---------- SELECTED TEXT ----------
Merge tag 'trace-v6.9-2' of git://git.kernel.org/pub/scm/linux/kernel/git/trace/linux-trace

Pull tracing updates from Steven Rostedt:
 "Main user visible change:

   - User events can now have "multi formats"

     The current user events have a single format. If another event is
     created with a different format, it will fail to be created. That
     is, once an event name is used, it cannot be used again with a
     different format. This can cause issues if a library is using an
     event and updates its format. An application using the older format
     will prevent an application using the new library from registering
     its event.

     A task could also DOS another application if it knows the event
     names, and it creates events with different formats.

     The multi-format event is in a different name space from the single
     format. Both the event name and its format are the unique
     identifier. This will allow two different applications to use the
     same user event name but with different payloads.

   - Added support to have ftrace_dump_on_oops dump out instances and
     not just the main top level tracing buffer.
---------- MATERIAL ----------
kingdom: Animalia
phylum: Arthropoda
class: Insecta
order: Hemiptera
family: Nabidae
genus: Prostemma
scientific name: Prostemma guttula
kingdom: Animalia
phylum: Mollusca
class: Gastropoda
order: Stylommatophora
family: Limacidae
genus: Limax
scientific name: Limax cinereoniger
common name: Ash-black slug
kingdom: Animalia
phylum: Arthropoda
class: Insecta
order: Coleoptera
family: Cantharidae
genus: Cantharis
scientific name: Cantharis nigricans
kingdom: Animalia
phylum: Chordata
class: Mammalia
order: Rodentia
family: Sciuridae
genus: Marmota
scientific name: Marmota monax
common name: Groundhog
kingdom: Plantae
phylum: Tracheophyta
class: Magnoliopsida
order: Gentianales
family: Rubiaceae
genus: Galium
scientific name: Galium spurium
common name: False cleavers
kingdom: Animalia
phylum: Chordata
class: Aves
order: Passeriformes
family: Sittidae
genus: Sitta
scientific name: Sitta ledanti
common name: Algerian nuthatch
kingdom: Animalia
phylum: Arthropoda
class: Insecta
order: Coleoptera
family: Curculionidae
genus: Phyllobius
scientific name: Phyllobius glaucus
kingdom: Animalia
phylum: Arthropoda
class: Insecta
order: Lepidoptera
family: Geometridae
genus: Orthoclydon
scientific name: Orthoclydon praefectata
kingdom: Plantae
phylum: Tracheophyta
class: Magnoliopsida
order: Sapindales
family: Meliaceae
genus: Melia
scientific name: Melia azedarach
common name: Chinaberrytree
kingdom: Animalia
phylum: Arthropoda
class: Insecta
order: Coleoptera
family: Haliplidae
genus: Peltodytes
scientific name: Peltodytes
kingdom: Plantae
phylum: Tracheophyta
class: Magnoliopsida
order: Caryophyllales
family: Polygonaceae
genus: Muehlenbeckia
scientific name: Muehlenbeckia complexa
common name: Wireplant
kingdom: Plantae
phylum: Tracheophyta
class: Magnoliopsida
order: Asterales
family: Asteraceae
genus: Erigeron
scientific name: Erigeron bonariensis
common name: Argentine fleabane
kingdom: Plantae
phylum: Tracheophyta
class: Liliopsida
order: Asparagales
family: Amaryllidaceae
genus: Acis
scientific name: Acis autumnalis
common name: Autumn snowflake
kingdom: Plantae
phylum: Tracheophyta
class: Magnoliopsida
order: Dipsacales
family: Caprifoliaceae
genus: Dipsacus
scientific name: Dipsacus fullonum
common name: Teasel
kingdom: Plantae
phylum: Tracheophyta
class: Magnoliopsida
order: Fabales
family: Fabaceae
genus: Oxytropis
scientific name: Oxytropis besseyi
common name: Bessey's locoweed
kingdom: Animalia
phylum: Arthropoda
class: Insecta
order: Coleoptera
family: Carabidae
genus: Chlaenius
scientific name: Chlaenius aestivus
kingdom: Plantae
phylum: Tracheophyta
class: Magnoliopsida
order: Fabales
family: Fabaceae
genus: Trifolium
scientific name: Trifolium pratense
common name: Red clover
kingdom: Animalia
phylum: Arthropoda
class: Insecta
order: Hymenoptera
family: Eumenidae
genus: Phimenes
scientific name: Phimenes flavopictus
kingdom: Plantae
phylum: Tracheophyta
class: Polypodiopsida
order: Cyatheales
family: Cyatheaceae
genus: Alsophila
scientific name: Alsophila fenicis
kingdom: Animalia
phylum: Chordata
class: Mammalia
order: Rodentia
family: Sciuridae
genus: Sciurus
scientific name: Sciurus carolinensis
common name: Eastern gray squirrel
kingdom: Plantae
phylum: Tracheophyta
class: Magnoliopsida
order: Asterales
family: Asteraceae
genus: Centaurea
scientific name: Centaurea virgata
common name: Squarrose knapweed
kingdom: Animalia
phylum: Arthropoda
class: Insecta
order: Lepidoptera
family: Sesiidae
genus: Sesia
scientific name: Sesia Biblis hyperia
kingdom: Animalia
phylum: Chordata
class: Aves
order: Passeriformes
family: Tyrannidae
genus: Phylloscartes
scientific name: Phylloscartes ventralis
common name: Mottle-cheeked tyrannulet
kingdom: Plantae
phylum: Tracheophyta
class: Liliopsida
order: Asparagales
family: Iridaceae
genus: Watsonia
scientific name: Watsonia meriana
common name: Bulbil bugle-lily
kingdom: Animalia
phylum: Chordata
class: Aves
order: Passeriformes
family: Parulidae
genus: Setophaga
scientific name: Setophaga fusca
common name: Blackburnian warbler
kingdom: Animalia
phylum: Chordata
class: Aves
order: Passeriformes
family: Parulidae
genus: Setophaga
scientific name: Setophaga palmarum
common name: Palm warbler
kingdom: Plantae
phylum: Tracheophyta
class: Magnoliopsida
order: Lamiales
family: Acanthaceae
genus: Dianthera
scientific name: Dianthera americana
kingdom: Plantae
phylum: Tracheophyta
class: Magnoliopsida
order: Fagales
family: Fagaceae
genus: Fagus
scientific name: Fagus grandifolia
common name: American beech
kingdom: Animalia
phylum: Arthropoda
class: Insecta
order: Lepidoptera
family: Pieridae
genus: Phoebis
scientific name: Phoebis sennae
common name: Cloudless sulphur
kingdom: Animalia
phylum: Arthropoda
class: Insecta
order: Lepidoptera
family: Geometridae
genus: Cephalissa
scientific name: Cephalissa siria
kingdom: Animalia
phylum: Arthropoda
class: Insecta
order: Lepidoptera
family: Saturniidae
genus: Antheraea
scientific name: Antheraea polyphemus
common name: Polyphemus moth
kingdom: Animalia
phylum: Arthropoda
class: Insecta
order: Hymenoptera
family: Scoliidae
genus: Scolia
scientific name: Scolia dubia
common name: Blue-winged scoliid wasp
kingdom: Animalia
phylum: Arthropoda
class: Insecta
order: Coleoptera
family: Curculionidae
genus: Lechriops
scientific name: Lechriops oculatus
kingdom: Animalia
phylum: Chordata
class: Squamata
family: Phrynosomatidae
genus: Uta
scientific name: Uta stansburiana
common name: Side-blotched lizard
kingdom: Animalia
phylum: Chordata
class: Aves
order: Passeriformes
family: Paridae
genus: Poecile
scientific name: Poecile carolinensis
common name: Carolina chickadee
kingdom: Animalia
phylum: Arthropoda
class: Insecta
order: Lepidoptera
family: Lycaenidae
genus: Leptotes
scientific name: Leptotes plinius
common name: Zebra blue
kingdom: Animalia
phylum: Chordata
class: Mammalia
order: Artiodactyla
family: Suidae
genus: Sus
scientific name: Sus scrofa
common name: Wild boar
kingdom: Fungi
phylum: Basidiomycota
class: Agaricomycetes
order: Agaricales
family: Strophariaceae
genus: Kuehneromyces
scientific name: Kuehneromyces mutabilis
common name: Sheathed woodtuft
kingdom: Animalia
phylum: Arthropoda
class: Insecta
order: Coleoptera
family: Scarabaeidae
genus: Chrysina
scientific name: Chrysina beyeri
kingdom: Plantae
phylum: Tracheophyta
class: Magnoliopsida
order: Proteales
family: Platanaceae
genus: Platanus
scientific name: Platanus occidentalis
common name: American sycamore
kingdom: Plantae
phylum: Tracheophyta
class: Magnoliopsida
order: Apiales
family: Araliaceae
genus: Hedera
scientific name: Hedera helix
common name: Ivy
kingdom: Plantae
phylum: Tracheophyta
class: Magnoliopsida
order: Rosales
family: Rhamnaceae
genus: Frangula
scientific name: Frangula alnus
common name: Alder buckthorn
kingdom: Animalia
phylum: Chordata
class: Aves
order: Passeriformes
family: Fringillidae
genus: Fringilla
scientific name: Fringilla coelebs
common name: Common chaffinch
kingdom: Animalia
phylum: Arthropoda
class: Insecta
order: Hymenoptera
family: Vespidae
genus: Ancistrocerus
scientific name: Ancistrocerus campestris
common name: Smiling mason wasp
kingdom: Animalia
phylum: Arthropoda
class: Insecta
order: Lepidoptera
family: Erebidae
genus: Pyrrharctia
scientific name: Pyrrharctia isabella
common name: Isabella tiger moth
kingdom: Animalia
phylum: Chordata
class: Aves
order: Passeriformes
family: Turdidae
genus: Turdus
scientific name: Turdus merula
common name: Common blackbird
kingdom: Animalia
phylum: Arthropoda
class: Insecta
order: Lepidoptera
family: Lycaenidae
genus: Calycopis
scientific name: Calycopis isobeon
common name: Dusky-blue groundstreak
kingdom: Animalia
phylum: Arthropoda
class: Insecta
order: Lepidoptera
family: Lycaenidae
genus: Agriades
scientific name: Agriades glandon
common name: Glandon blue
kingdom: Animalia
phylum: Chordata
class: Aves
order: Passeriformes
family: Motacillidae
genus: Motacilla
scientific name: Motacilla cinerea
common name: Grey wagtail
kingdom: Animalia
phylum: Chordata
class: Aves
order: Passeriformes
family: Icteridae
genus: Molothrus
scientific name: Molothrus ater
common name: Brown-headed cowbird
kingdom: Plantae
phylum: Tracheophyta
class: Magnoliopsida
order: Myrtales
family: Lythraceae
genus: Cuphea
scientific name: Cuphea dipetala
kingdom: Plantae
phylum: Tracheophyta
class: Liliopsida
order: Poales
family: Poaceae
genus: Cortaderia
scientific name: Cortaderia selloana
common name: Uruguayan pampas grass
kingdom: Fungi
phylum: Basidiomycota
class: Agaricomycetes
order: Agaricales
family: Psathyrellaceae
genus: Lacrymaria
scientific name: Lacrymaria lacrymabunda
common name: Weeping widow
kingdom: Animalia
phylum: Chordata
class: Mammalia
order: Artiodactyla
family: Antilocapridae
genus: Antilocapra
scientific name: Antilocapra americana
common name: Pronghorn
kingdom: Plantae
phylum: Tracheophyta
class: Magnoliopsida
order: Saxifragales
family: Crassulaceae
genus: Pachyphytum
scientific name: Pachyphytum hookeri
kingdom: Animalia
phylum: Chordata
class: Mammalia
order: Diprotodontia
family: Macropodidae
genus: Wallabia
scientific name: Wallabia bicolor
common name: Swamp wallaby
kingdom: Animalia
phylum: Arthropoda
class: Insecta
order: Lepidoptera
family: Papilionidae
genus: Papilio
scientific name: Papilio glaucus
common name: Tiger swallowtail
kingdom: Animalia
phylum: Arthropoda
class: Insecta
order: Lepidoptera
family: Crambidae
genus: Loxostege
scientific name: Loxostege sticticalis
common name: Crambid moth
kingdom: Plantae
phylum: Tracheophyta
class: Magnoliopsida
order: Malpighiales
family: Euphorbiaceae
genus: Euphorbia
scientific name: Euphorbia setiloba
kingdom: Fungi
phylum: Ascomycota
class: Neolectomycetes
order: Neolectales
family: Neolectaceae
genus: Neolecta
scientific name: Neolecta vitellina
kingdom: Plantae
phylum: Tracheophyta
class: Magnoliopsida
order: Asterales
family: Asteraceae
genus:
----------
TASKS FOR THIS EXERCISE -
(A) Answer these questions about the tracing merge notes:
(i) From whom are the tracing updates pulled?
(ii) For a multi-format event, what together serves as the unique identifier?
(iii) Besides the main top level tracing buffer, what can ftrace_dump_on_oops now dump out?
(B) Resume the tracing merge notes after their final line, adding the next part in the same style.

RESPONSE LIST -
(A)
(i) Steven Rostedt
(ii) The event name and its format
(iii) Instances

(B)
  Other changes:

   - Add eventfs_root_inode

     Only the root inode has a dentry that is static (never goes away)
     and stores it upon creation. There's no reason that the thousands
     of other eventfs inodes should have a pointer that never gets set
     in its descriptor. Create a eventfs_root_inode desciptor that has a
     eventfs_inode descriptor and a dentry pointer, and only the root
     inode will use this.

   - Added WARN_ON()s in eventfs

     There's some conditionals remaining in eventfs that should never be
     hit, but instead of removing them, add WARN_ON() around them to
     make sure that they are never hit.

   - Have saved_cmdlines allocation also include the map_cmdline_to_pid
     array

     The saved_cmdlines structure allocates a large amount of data to
     hold its mappings. Within it, it has three arrays. Two are already
     apart of it: map_pid_to_cmdline[] and saved_cmdlines[]. More memory
     can be saved by also including the map_cmdline_to_pid[] array as
     well.

   - Restructure __string() and __assign_str() macros used in
     TRACE_EVENT()

     Dynamic strings in TRACE_EVENT() are declared with:

         __string(name, source)

     And assigned with:

        __assign_str(name, source)

     In the tracepoint callback of the event, the __string() is used to
     get the size needed to allocate on the ring buffer and
     __assign_str() is used to copy the string into the ring buffer.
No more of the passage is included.